American film and television actor

Mario Alcalde (September 6, 1926 – April 22, 1971) was an American film and television actor.

Alcalde was born in Key West, Florida, the son of Armando and Amelia Alcalde. Alcalde attended the American Theatre Wing. He began his screen career in 1954, appearing in the television drama series Robert Montgomery Presents. Alcalde then made an appearance in the 1956 film Crowded Paradise, which starred Hume Cronyn and Nancy Kelly. He played as Juan Figueroa. In the early 1950s he had also acted on stage, appearing in an Off-Broadway production of the play Bullfight.

Alcalde later guest-starred in television programs including Gunsmoke, Bonanza, Daniel Boone, Voyage to the Bottom of the Sea, 77 Sunset Strip, Dr. Kildare, The Man from U.N.C.L.E., Man with a Camera, The Virginian and The Wild Wild West. He played the recurring role of Yellow Hawk in the western television series The Texan. Alcalde also played therapist Chuck Atwell in the television soap opera Peyton Place.

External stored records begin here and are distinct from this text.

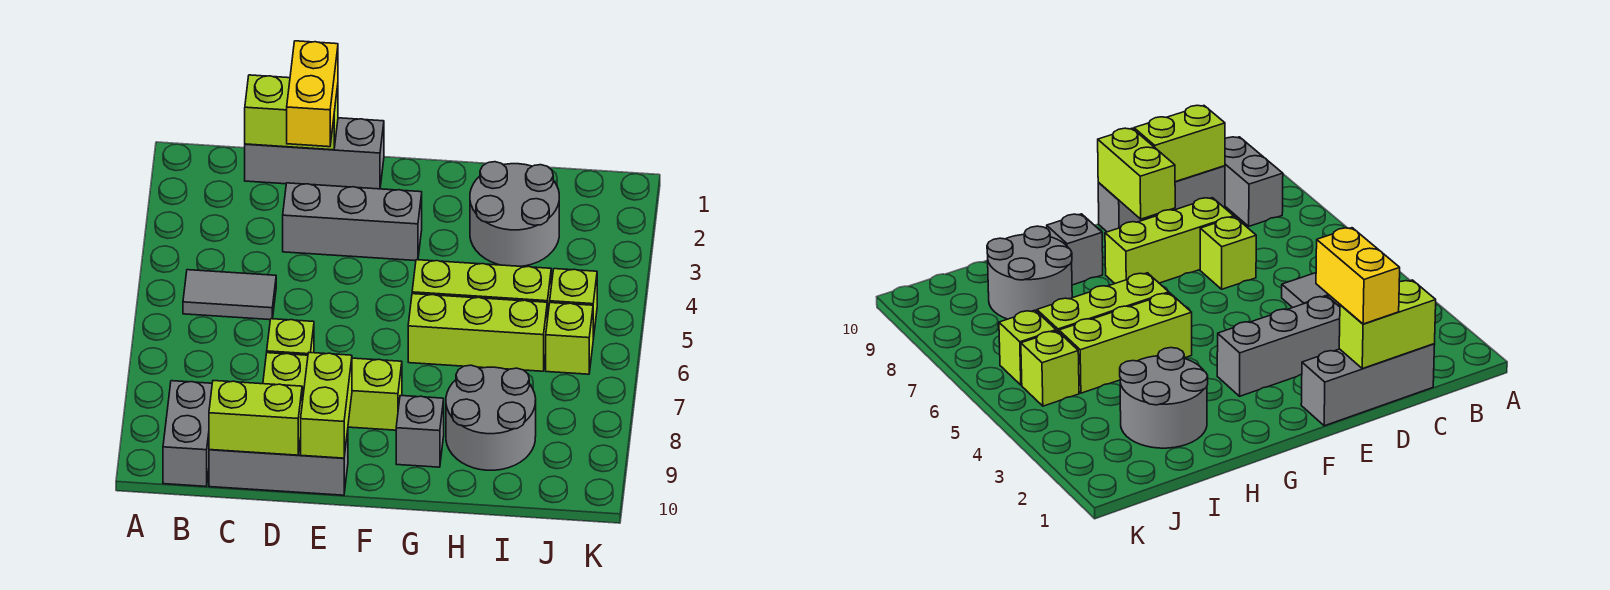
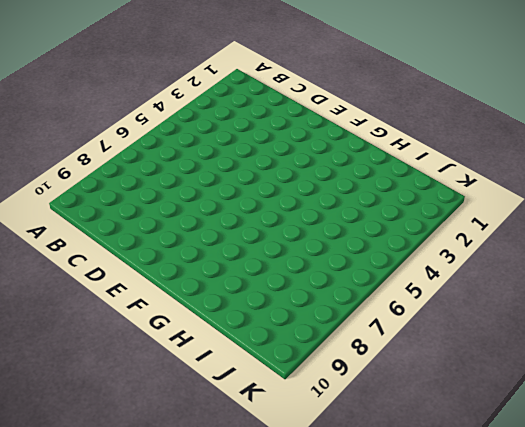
none -> grey tile B5:C5 level 1
none -> grey brick B9:B10 level 1
none -> grey brick C1:E1 level 1

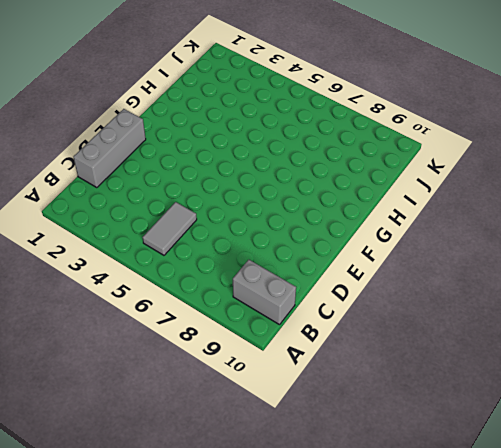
none -> grey brick C10:E10 level 1
none -> grey brick D3:F3 level 1
none -> lime brick D7 level 1

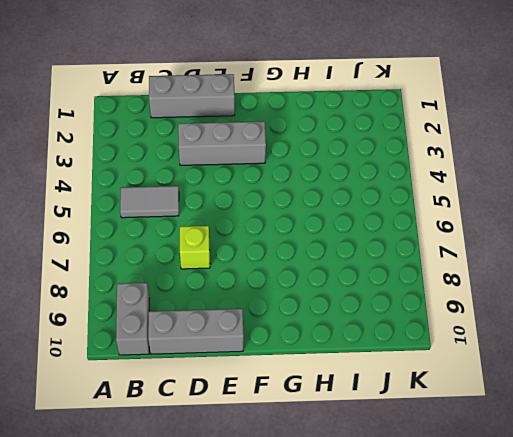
none -> lime brick D8:F8 level 1
none -> lime brick G5:I5 level 1
none -> lime brick G6:I6 level 1

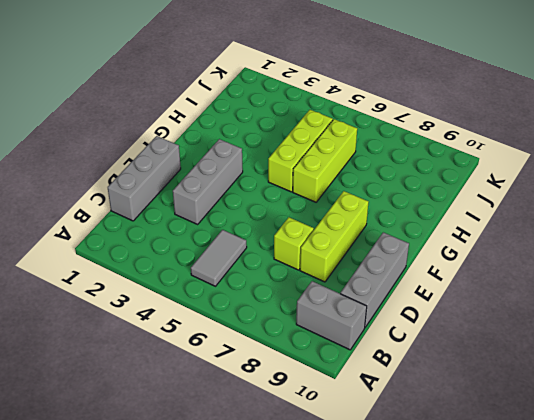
none -> grey brick G9 level 1
none -> grey round brick H2:I3 level 1
none -> grey round brick H8:I9 level 1

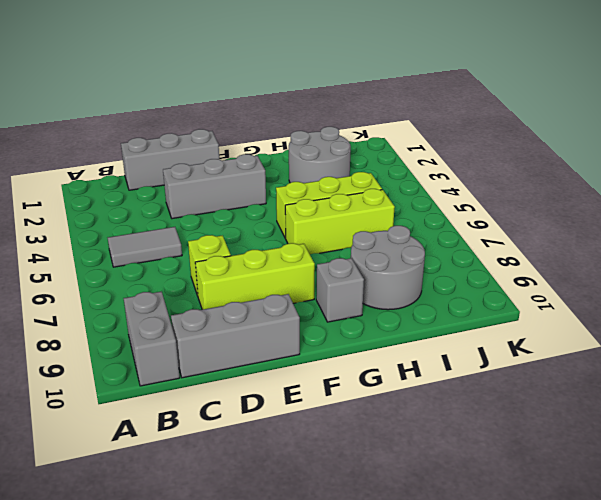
none -> lime brick J5 level 1
none -> lime brick J6 level 1
none -> lime brick C1:D1 level 2

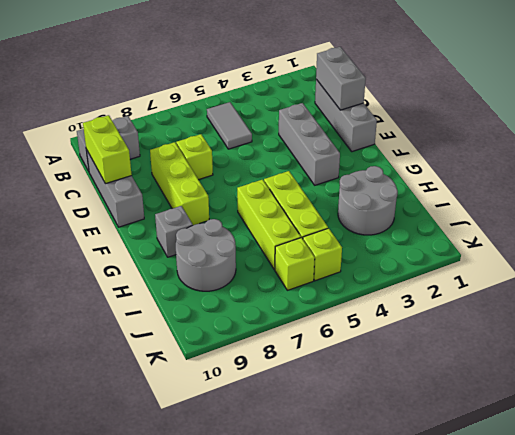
grey brick C1:D1 level 2 -> lime brick C1:D1 level 2
none -> lime brick E9:E10 level 2
none -> yellow brick D1:D2 level 3

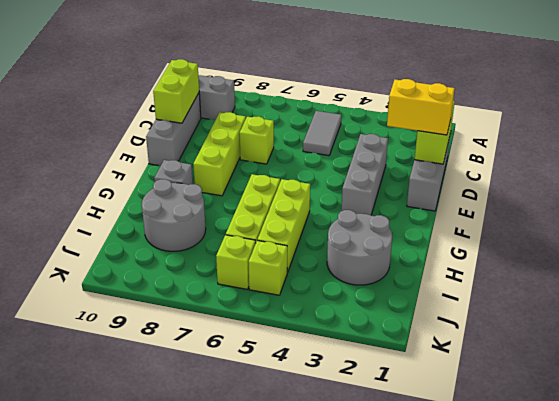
none -> lime brick E9:E10 level 2

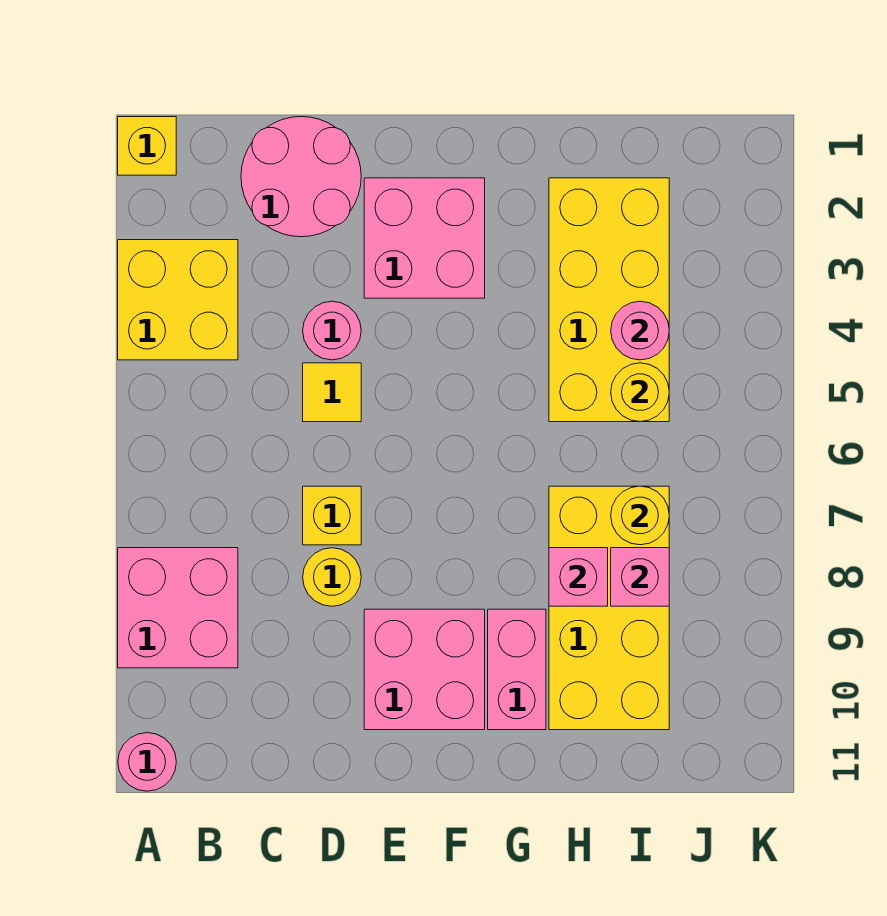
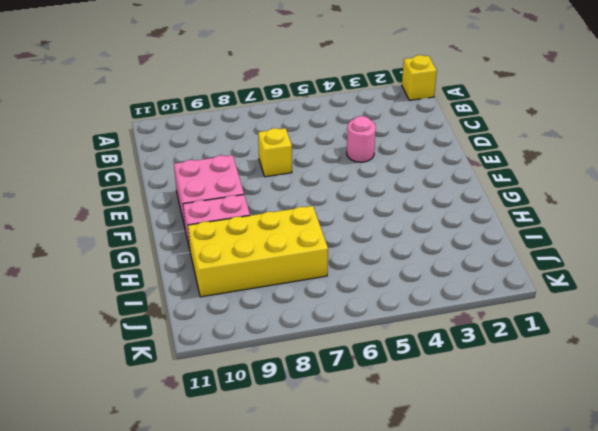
none -> yellow brick A3:B4 level 1
none -> pink brick A8:B9 level 1
none -> pink round brick A11 level 1

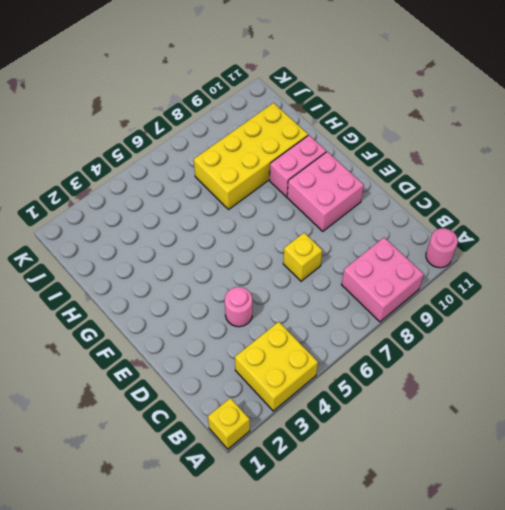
none -> pink round brick C1:D2 level 1
none -> yellow tile D5 level 1
none -> yellow round brick D8 level 1

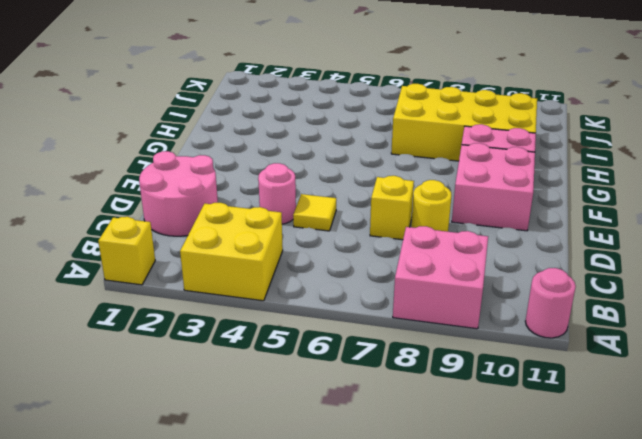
none -> pink brick E2:F3 level 1
none -> yellow brick H2:I5 level 1
none -> pink brick H8 level 2

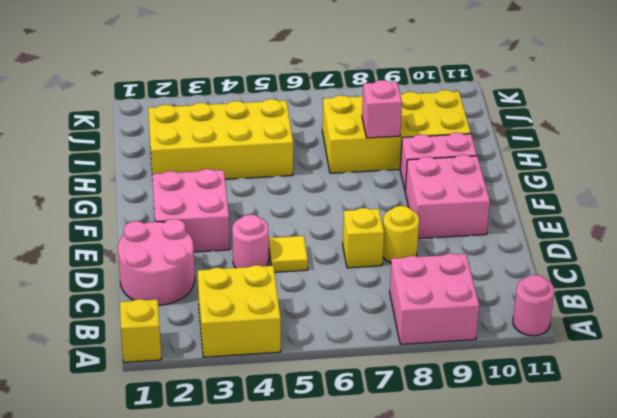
none -> pink round brick I4 level 2
none -> yellow round brick I5 level 2
none -> yellow round brick I7 level 2

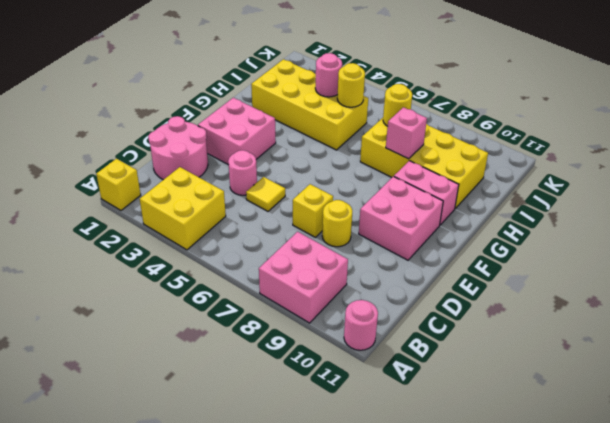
none -> pink brick I8 level 2

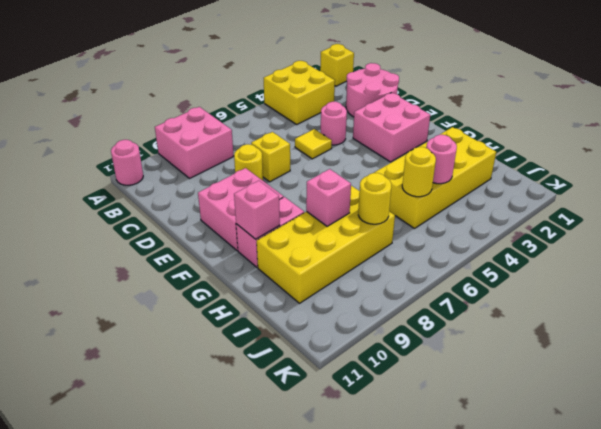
pink brick G10 level 2 -> pink brick I8 level 2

Alcalde appeared in films including All the Young Men (1960), Dead Ringer (1964), and Hail, Hero! (1969). His final credit was from the 1971 film Clay Pigeon. He had two screenwriting credits, for the medical drama television series The Nurses and the crime drama television series The Fugitive.

Alcalde died on April 22, 1971 in Glendale, California, at the age of 44.